THE TASK:
Starting with the line that has "Panel set 1: Row" in the records below and stopping after the line that has "Panel set 2: The", output every line exactly and nothing else; skip pictures.

RECORDS:

§ §

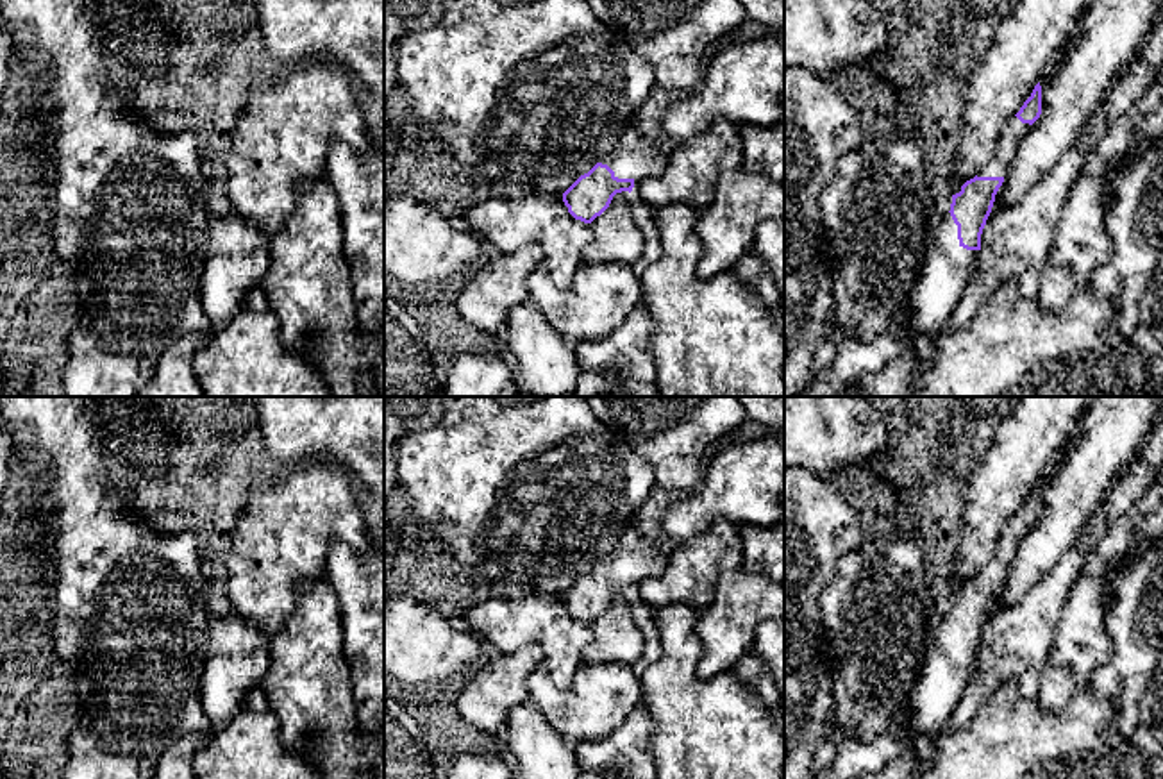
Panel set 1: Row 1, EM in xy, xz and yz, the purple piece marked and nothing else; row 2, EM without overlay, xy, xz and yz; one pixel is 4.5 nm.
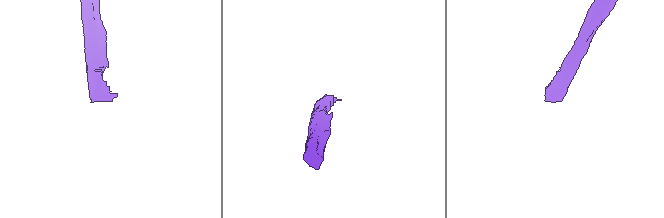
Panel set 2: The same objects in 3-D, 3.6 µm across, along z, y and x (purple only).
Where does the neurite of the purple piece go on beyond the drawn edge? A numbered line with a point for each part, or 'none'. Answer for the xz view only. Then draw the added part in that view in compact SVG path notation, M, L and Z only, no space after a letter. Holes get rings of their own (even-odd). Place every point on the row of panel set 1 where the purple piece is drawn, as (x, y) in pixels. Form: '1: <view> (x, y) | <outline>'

§ §

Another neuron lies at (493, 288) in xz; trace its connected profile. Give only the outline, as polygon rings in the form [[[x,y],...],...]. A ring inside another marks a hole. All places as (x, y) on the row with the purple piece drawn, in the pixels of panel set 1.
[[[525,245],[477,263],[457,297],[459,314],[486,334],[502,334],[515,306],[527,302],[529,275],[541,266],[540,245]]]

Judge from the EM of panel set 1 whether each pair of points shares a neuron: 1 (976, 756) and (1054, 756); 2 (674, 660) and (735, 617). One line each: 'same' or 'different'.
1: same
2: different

§ §

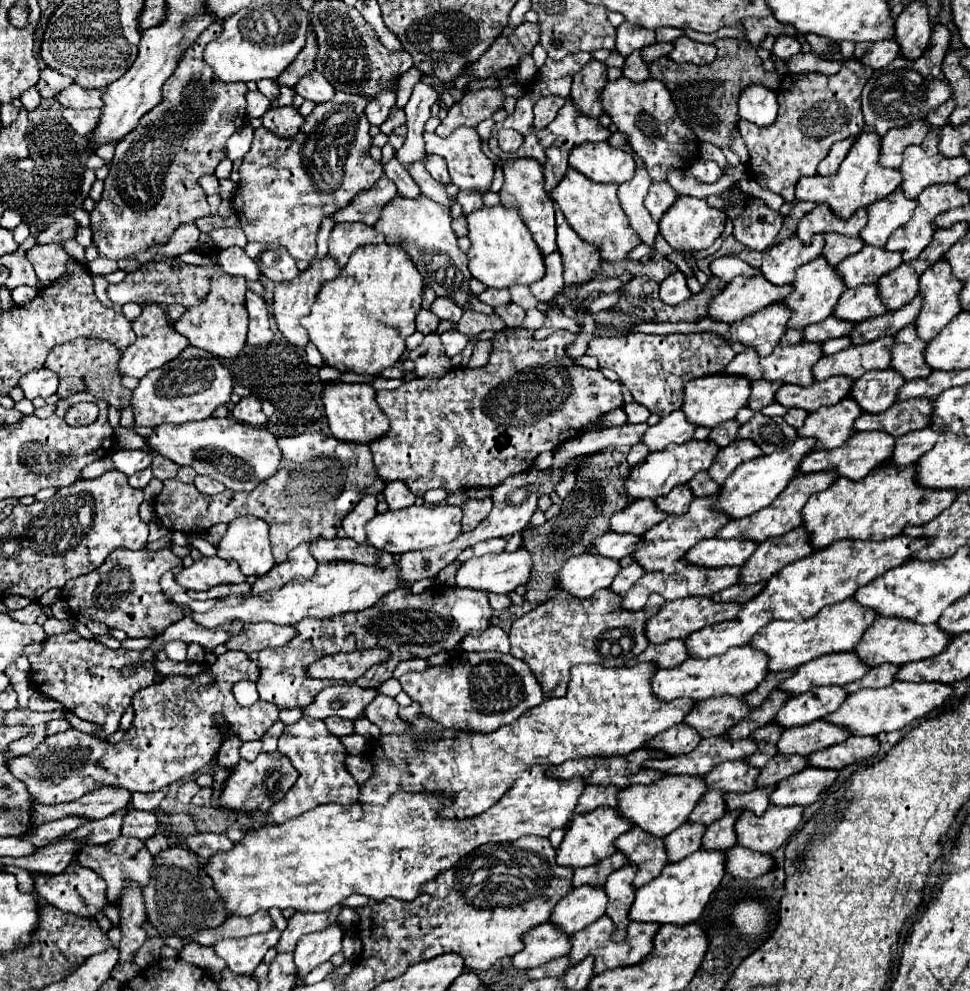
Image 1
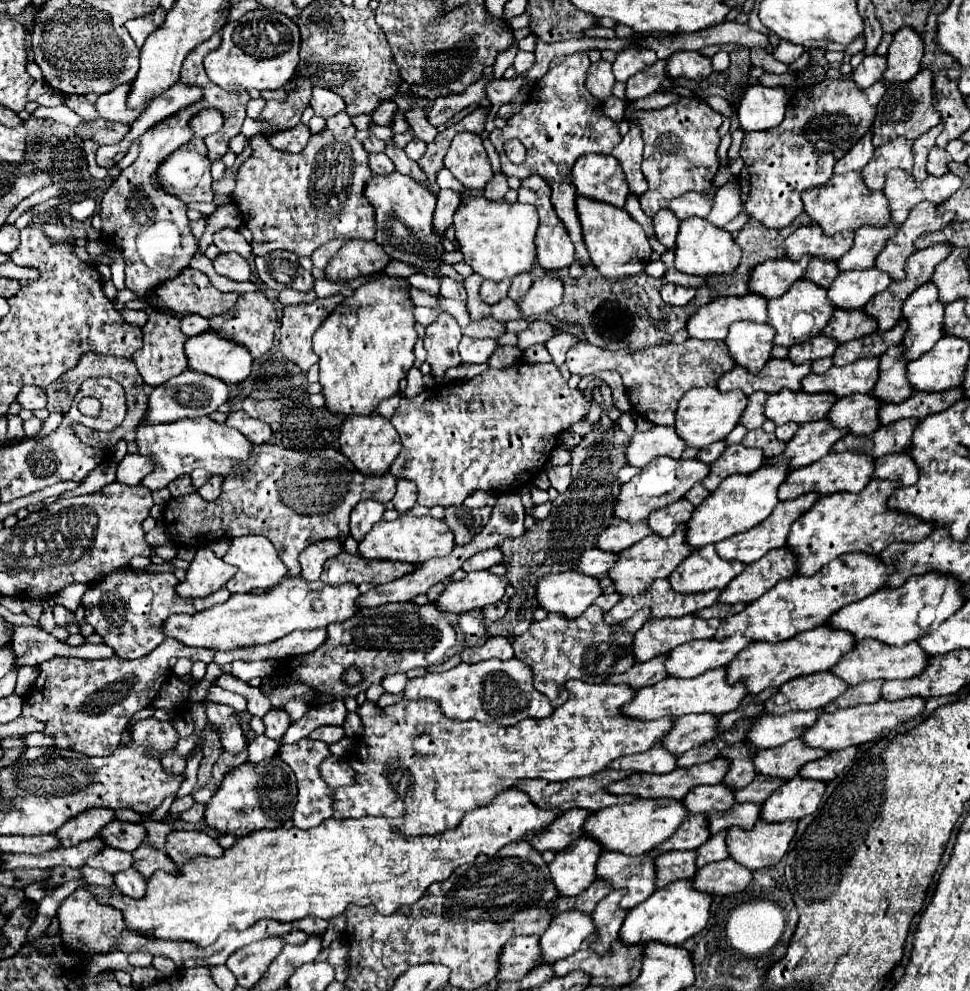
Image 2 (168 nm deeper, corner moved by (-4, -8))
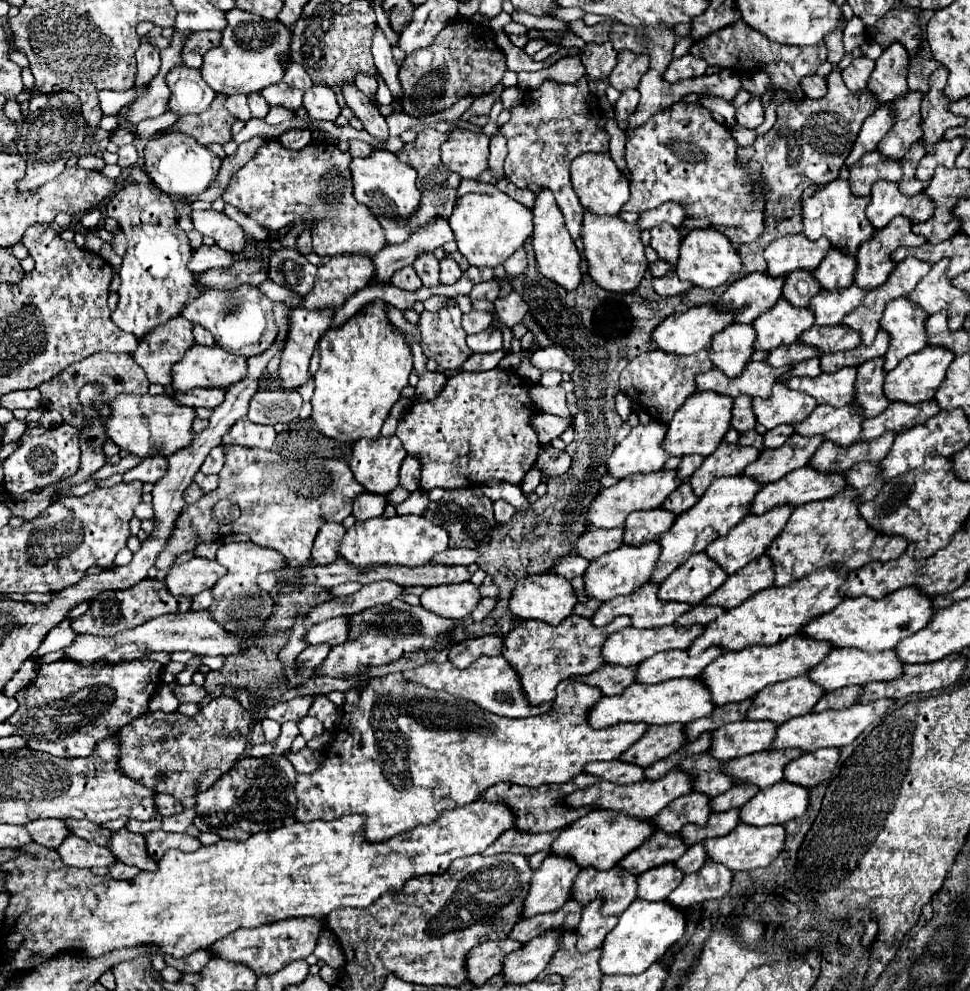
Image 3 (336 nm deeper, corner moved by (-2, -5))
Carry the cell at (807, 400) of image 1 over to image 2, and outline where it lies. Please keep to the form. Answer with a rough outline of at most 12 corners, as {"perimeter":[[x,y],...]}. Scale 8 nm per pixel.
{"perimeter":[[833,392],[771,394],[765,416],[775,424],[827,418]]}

§ §

RESPONSE TO THE EXERCISE:
Panel set 1: Row 1, EM in xy, xz and yz, the purple piece marked and nothing else; row 2, EM without overlay, xy, xz and yz; one pixel is 4.5 nm.
Panel set 2: The same objects in 3-D, 3.6 µm across, along z, y and x (purple only).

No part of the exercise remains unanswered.